In retrospect, one of the interesting things about the liberal reviews was their reaction to the author’s heavy-handed environmentalism. To recap for those unfamiliar with the story: the rabbit protagonists are forced to flee the Sandleford warren when it is bulldozed for a housing development at the beginning of the book. The rabbits are understandably upset by this, and mankind comes in for some rabbity criticism for killing critters for non-food purposes. Today, of course, this kind of anti-development environmentalism dovetails nicely with upscale urban liberal priorities, but I surprised to discover that apparently this wasn’t as obvious in 1972. Several of his liberal reviewers back then almost demanded that Adams come clean about his agenda: are you saying we shouldn’t build houses for people? How can that be good for the poor?

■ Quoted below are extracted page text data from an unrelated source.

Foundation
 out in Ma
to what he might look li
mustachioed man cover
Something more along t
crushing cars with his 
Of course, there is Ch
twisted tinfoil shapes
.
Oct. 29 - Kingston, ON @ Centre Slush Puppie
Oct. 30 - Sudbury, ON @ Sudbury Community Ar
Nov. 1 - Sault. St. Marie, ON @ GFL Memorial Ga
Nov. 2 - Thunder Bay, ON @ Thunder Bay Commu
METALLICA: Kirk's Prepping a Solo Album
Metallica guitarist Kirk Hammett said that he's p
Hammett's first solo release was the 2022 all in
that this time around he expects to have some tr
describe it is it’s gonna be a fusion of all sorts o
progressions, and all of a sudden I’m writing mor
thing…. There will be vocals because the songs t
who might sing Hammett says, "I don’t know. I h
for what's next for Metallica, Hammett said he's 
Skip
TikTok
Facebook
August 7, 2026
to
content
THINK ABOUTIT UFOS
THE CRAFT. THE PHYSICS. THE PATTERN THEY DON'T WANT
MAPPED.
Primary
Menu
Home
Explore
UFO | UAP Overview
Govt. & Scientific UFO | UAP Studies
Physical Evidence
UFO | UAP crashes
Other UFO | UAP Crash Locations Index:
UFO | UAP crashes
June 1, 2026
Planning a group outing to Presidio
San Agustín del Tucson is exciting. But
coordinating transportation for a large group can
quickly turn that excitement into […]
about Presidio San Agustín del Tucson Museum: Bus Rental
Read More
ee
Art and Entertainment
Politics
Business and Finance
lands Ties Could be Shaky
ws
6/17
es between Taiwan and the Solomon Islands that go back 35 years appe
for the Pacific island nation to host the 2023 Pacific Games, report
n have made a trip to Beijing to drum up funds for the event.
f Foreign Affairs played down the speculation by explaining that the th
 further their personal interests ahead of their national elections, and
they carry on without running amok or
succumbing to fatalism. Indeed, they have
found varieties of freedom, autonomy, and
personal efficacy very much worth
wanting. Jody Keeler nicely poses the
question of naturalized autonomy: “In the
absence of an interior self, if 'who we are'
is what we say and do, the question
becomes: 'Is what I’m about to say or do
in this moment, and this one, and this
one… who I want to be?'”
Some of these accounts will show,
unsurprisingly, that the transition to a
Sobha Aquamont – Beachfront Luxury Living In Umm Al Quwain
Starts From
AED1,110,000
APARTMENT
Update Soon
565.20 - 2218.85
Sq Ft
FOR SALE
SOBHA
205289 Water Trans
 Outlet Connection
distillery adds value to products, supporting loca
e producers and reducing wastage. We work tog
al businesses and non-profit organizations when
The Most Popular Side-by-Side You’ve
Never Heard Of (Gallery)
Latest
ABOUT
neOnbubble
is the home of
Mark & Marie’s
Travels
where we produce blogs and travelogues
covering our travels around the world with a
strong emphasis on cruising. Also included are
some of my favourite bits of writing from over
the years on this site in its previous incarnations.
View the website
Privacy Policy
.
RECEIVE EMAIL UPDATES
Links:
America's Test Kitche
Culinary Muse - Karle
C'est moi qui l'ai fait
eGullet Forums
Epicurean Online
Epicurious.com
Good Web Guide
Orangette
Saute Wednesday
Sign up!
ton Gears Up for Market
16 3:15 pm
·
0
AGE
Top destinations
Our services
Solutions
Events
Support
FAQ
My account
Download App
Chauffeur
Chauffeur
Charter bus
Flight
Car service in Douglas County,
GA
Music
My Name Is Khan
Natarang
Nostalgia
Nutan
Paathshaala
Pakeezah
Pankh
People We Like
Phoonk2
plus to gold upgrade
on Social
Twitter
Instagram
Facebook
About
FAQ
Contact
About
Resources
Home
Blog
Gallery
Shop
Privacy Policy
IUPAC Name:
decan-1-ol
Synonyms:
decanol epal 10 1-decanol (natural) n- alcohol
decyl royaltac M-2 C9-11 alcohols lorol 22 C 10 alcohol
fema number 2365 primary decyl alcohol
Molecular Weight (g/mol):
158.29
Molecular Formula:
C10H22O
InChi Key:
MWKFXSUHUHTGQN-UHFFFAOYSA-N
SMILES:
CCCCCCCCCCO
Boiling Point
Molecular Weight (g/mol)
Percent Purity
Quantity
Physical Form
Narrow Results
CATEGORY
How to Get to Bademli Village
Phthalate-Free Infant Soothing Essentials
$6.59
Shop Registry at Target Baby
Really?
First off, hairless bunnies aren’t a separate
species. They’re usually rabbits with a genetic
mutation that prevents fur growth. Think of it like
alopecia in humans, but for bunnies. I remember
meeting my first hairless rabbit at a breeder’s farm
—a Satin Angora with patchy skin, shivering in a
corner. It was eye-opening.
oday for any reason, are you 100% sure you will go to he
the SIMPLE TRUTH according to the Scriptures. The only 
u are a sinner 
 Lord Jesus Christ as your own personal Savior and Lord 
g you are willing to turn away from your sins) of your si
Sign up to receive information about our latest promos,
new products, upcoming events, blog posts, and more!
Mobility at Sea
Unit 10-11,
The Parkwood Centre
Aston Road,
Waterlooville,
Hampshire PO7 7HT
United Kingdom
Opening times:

Today, in contrast, “the poor” are mainly just a prop in the elite war against the middle class.
As a child, I was confused by the movie’s poster art: it was not until I re-watched the movie as an adult that I realized that what I had always thought to be a sinking ship (a “watership” going “down”, get it?) was actually the silhouette of a rabbit caught in a snare. I found out last week that my wife had the exact same misapprehension when she was a child.
* My father had taken me to see Smokey and the Bandit the year before.